How the Response Works
When Claude uses the web search tool, the response contains several types of blocks:
- Text blocks - Claude's explanation of what it's doing
- ServerToolUseBlock - Shows the exact search query Claude used
- WebSearchToolResultBlock - Contains the search results
- WebSearchResultBlock - Individual search results with titles and URLs
- Citation blocks - Text that supports Claude's statements
The response structure lets you see exactly what Claude searched for and which sources it found. Citations include the specific text Claude used to support its answers, along with the source URLs.

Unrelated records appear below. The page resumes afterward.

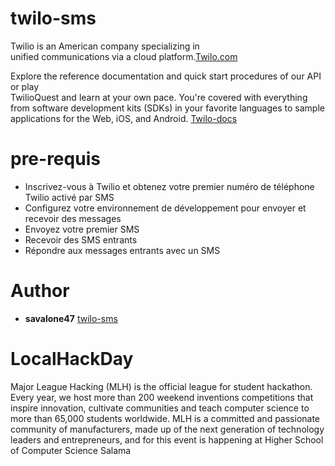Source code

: # twilo-sms

Twilio is an American company specializing in <br>
unified communications via a cloud platform.[Twilo.com](https://www.twilio.com/)

Explore the reference documentation and quick start procedures of our API or play <br> TwilioQuest and learn at your own pace. You're covered with everything from software development kits (SDKs) in your favorite languages to sample applications for the Web, iOS, and Android. [Twilo-docs](https://www.twilio.com/docs)

# pre-requis

- Inscrivez-vous à Twilio et obtenez votre premier numéro de téléphone Twilio activé par SMS
- Configurez votre environnement de développement pour envoyer et recevoir des messages
- Envoyez votre premier SMS
- Recevoir des SMS entrants
- Répondre aux messages entrants avec un SMS


# Author

* **savalone47**  [twilo-sms](https://github.com/savalone47/twilo-sms)


# LocalHackDay 

Major League Hacking (MLH) is the official league for student hackathon. Every year, we host more than 200 weekend inventions competitions that inspire innovation, cultivate communities and teach computer science to more than 65,000 students worldwide. MLH is a committed and passionate community of manufacturers, made up of the next generation of technology leaders and entrepreneurs, and for this event is happening at Higher School of Computer Science Salama


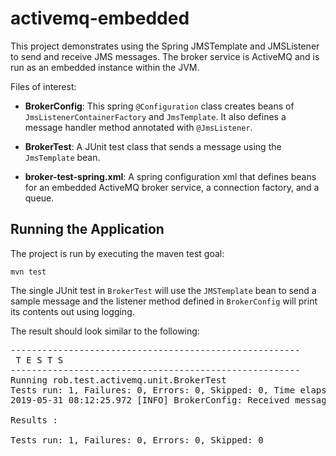 # activemq-embedded

This project demonstrates using the Spring JMSTemplate and JMSListener
to send and receive JMS messages. The broker service is ActiveMQ and is
run as an embedded instance within the JVM.

Files of interest:

* **BrokerConfig**:
This spring `@Configuration` class creates beans of `JmsListenerContainerFactory`
and `JmsTemplate`. It also defines a message handler method annotated
with `@JmsListener`.

* **BrokerTest**:
A JUnit test class that sends a message using the `JmsTemplate` bean.

* **broker-test-spring.xml**:
A spring configuration xml that defines beans for an embedded ActiveMQ
broker service, a connection factory, and a queue.

## Running the Application

The project is run by executing the maven test goal:

`mvn test`

The single JUnit test in `BrokerTest` will use the `JMSTemplate` bean
to send a sample message and the listener method defined in `BrokerConfig`
will print its contents out using logging.

The result should look similar to the following:

<pre>
-------------------------------------------------------
 T E S T S
-------------------------------------------------------
Running rob.test.activemq.unit.BrokerTest
Tests run: 1, Failures: 0, Errors: 0, Skipped: 0, Time elapsed: 1.332 sec
2019-05-31 08:12:25.972 [INFO] BrokerConfig: Received message: testing sample message

Results :

Tests run: 1, Failures: 0, Errors: 0, Skipped: 0
</pre>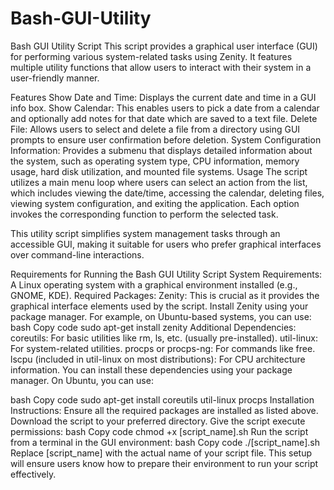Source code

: # Bash-GUI-Utility

Bash GUI Utility Script
This script provides a graphical user interface (GUI) for performing various system-related tasks using Zenity. It features multiple utility functions that allow users to interact with their system in a user-friendly manner.

Features
Show Date and Time: Displays the current date and time in a GUI info box.
Show Calendar: This enables users to pick a date from a calendar and optionally add notes for that date which are saved to a text file.
Delete File: Allows users to select and delete a file from a directory using GUI prompts to ensure user confirmation before deletion.
System Configuration Information: Provides a submenu that displays detailed information about the system, such as operating system type, CPU information, memory usage, hard disk utilization, and mounted file systems.
Usage
The script utilizes a main menu loop where users can select an action from the list, which includes viewing the date/time, accessing the calendar, deleting files, viewing system configuration, and exiting the application. Each option invokes the corresponding function to perform the selected task.

This utility script simplifies system management tasks through an accessible GUI, making it suitable for users who prefer graphical interfaces over command-line interactions.

Requirements for Running the Bash GUI Utility Script
System Requirements:
A Linux operating system with a graphical environment installed (e.g., GNOME, KDE).
Required Packages:
Zenity: This is crucial as it provides the graphical interface elements used by the script. Install Zenity using your package manager. For example, on Ubuntu-based systems, you can use:
bash
Copy code
sudo apt-get install zenity
Additional Dependencies:
coreutils: For basic utilities like rm, ls, etc. (usually pre-installed).
util-linux: For system-related utilities.
procps or procps-ng: For commands like free.
lscpu (included in util-linux on most distributions): For CPU architecture information.
You can install these dependencies using your package manager. On Ubuntu, you can use:

bash
Copy code
sudo apt-get install coreutils util-linux procps
Installation Instructions:
Ensure all the required packages are installed as listed above.
Download the script to your preferred directory.
Give the script execute permissions:
bash
Copy code
chmod +x [script_name].sh
Run the script from a terminal in the GUI environment:
bash
Copy code
./[script_name].sh
Replace [script_name] with the actual name of your script file. This setup will ensure users know how to prepare their environment to run your script effectively.
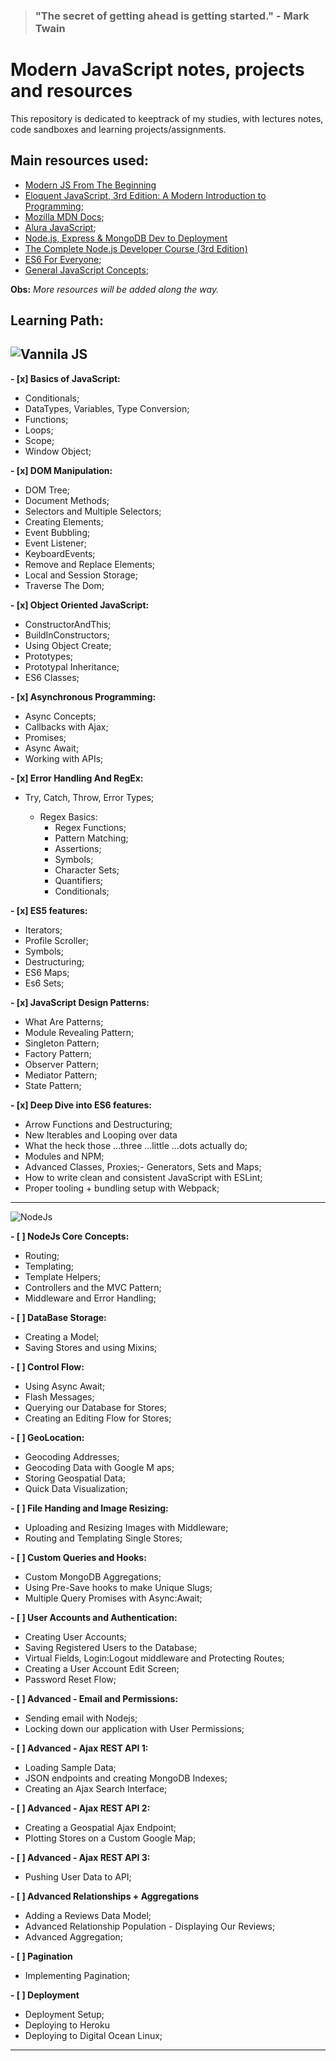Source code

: > ### "The secret of getting ahead is getting started." - Mark Twain

# Modern JavaScript notes, projects and resources

This repository is dedicated to keeptrack of my studies, with lectures notes, code sandboxes and learning projects/assignments.

## Main resources used:

- [Modern JS From The Beginning](https://www.udemy.com/modern-javascript-from-the-beginning/?couponCode=TRAVERSYMEDIA)
- [Eloquent JavaScript, 3rd Edition: A Modern Introduction to Programming](https://www.amazon.com.br/Eloquent-JavaScript-3rd-Introduction-Programming/dp/1593279507);
- [Mozilla MDN Docs](https://developer.mozilla.org/en-US/docs/Learn/Getting_started_with_the_web);
- [Alura JavaScript](https://www.alura.com.br/cursos-online-front-end/javascript);
- [Node.js, Express & MongoDB Dev to Deployment ](https://www.udemy.com/nodejs-express-mongodb-dev-to-deployment/?couponCode=TRAVERSYMEDIA)
- [The Complete Node.js Developer Course (3rd Edition)](https://www.udemy.com/course/the-complete-nodejs-developer-course-2/)
- [ES6 For Everyone](https://es6.io/);
- [General JavaScript Concepts](https://www.youtube.com/channel/UCO1cgjhGzsSYb1rsB4bFe4Q);

**Obs:** _More resources will be added along the way._

## **Learning Path:**

## ![Vannila JS](https://plainjs.com/static/img/logo_640.png)

**- [x] Basics of JavaScript:**

- Conditionals;
- DataTypes, Variables, Type Conversion;
- Functions;
- Loops;
- Scope;
- Window Object;

**- [x] DOM Manipulation:**

- DOM Tree;
- Document Methods;
- Selectors and Multiple Selectors;
- Creating Elements;
- Event Bubbling;
- Event Listener;
- KeyboardEvents;
- Remove and Replace Elements;
- Local and Session Storage;
- Traverse The Dom;

**- [x] Object Oriented JavaScript:**

- ConstructorAndThis;
- BuildInConstructors;
- Using Object Create;
- Prototypes;
- Prototypal Inheritance;
- ES6 Classes;

**- [x] Asynchronous Programming:**

- Async Concepts;
- Callbacks with Ajax;
- Promises;
- Async Await;
- Working with APIs;

**- [x] Error Handling And RegEx:**

- Try, Catch, Throw, Error Types;

  - Regex Basics:
    - Regex Functions;
    - Pattern Matching;
    - Assertions;
    - Symbols;
    - Character Sets;
    - Quantifiers;
    - Conditionals;

**- [x] ES5 features:**

- Iterators;
- Profile Scroller;
- Symbols;
- Destructuring;
- ES6 Maps;
- Es6 Sets;

**- [x] JavaScript Design Patterns:**

- What Are Patterns;
- Module Revealing Pattern;
- Singleton Pattern;
- Factory Pattern;
- Observer Pattern;
- Mediator Pattern;
- State Pattern;

**- [x] Deep Dive into ES6 features:**

- Arrow Functions and Destructuring;
- New Iterables and Looping over data
- What the heck those ...three ...little ...dots actually do;
- Modules and NPM;
- Advanced Classes, Proxies;- Generators, Sets and Maps;
- How to write clean and consistent JavaScript with ESLint;
- Proper tooling + bundling setup with Webpack;


---

![NodeJs](https://trainingprdcdnendpoint.azureedge.net/Images/nodejs-520.jpg)

**- [ ] NodeJs Core Concepts:**

- Routing;
- Templating;
- Template Helpers;
- Controllers and the MVC Pattern;
- Middleware and Error Handling;

**- [ ] DataBase Storage:**

- Creating a Model;
- Saving Stores and using Mixins;

**- [ ] Control Flow:**

- Using Async Await;
- Flash Messages;
- Querying our Database for Stores;
- Creating an Editing Flow for Stores;

**- [ ] GeoLocation:**

- Geocoding Addresses;
- Geocoding Data with Google M
  aps;
- Storing Geospatial Data;
- Quick Data Visualization;

**- [ ] File Handing and Image Resizing:**

- Uploading and Resizing Images with Middleware;
- Routing and Templating Single Stores;

**- [ ] Custom Queries and Hooks:**

- Custom MongoDB Aggregations;
- Using Pre-Save hooks to make Unique Slugs;
- Multiple Query Promises with Async:Await;

**- [ ] User Accounts and Authentication:**

- Creating User Accounts;
- Saving Registered Users to the Database;
- Virtual Fields, Login:Logout middleware and Protecting Routes;
- Creating a User Account Edit Screen;
- Password Reset Flow;

**- [ ] Advanced - Email and Permissions:**

- Sending email with Nodejs;
- Locking down our application with User Permissions;

**- [ ] Advanced - Ajax REST API 1:**

- Loading Sample Data;
- JSON endpoints and creating MongoDB Indexes;
- Creating an Ajax Search Interface;

**- [ ] Advanced - Ajax REST API 2:**

- Creating a Geospatial Ajax Endpoint;
- Plotting Stores on a Custom Google Map;

**- [ ] Advanced - Ajax REST API 3:**

- Pushing User Data to API;

**- [ ] Advanced Relationships + Aggregations**

- Adding a Reviews Data Model;
- Advanced Relationship Population - Displaying Our Reviews;
- Advanced Aggregation;

**- [ ] Pagination**

- Implementing Pagination;

**- [ ] Deployment**

- Deployment Setup;
- Deploying to Heroku
- Deploying to Digital Ocean Linux;

---
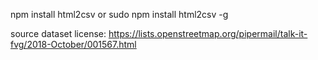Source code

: npm install html2csv
or sudo npm install html2csv -g 

source dataset license:
https://lists.openstreetmap.org/pipermail/talk-it-fvg/2018-October/001567.html

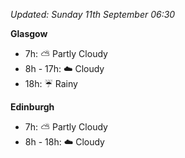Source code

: *Updated: Sunday 11th September 06:30*

**Glasgow**

* 7h: :partly_sunny: Partly Cloudy
* 8h - 17h: :cloud: Cloudy
* 18h: :umbrella: Rainy

**Edinburgh**

* 7h: :partly_sunny: Partly Cloudy
* 8h - 18h: :cloud: Cloudy
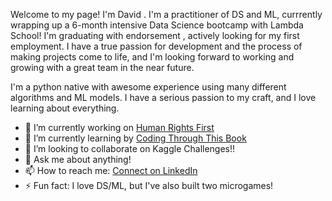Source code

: Welcome to my page! I'm David . I'm a practitioner of DS and ML, currrently wrapping up a 6-month intensive Data Science bootcamp with Lambda School! I'm graduating with endorsement , actively looking for my first employment. I have a true passion for development and the process of making projects come to life, and I'm looking forward to working and growing with a great team in the near future.


I'm a python native with awesome experience using many different algorithms and ML models. I have a serious passion to my craft, and I love learning about everything.

- 🔭 I’m currently working on [Human Rights First](https://github.com/DAVIDCRUZ0202/humanrights-first-ds)
- 🌱 I’m currently learning by [Coding Through This Book](https://www.amazon.com/Approaching-Almost-Machine-Learning-Problem-ebook/dp/B089P13QHT)
- 👯 I’m looking to collaborate on Kaggle Challenges!!
- 💬 Ask me about anything!
- 📫 How to reach me: [Connect on LinkedIn](https://www.linkedin.com/in/daavidcruuz/)
- ⚡ Fun fact: I love DS/ML, but I've also built two microgames!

Restricting Search Domains
You can limit searches to specific domains using the allowed_domains field. This is particularly useful when you want reliable, authoritative sources:
web_search_schema = {
"type": "web_search_20250305",
"name": "web_search",
"max_uses": 5,
"allowed_domains": ["nih.gov"]
}
For example, when asking about medical or exercise advice, restricting to domains like PubMed (nih.gov) ensures you get evidence-based information rather than random blog content.
Rendering Search Results
The different block types in the response are designed for specific UI rendering:
- Render text blocks as regular content
- Display web search results as a list of sources at the top
- Show citations inline with the text, including the source domain, page title, URL, and quoted text
This structure helps users understand how Claude arrived at its answers and provides transparency about the sources being used. The citation format makes it clear which specific information came from which sources, building trust in the AI's responses.
Practical Usage
The web search tool works best for:
- Current events and recent developments
- Specialized information not in Claude's training data
- Fact-checking and finding authoritative sources
- Research tasks requiring up-to-date information
Simply include the schema in your tools array when making API calls, and Claude will automatically decide when a web search would help answer the user's question.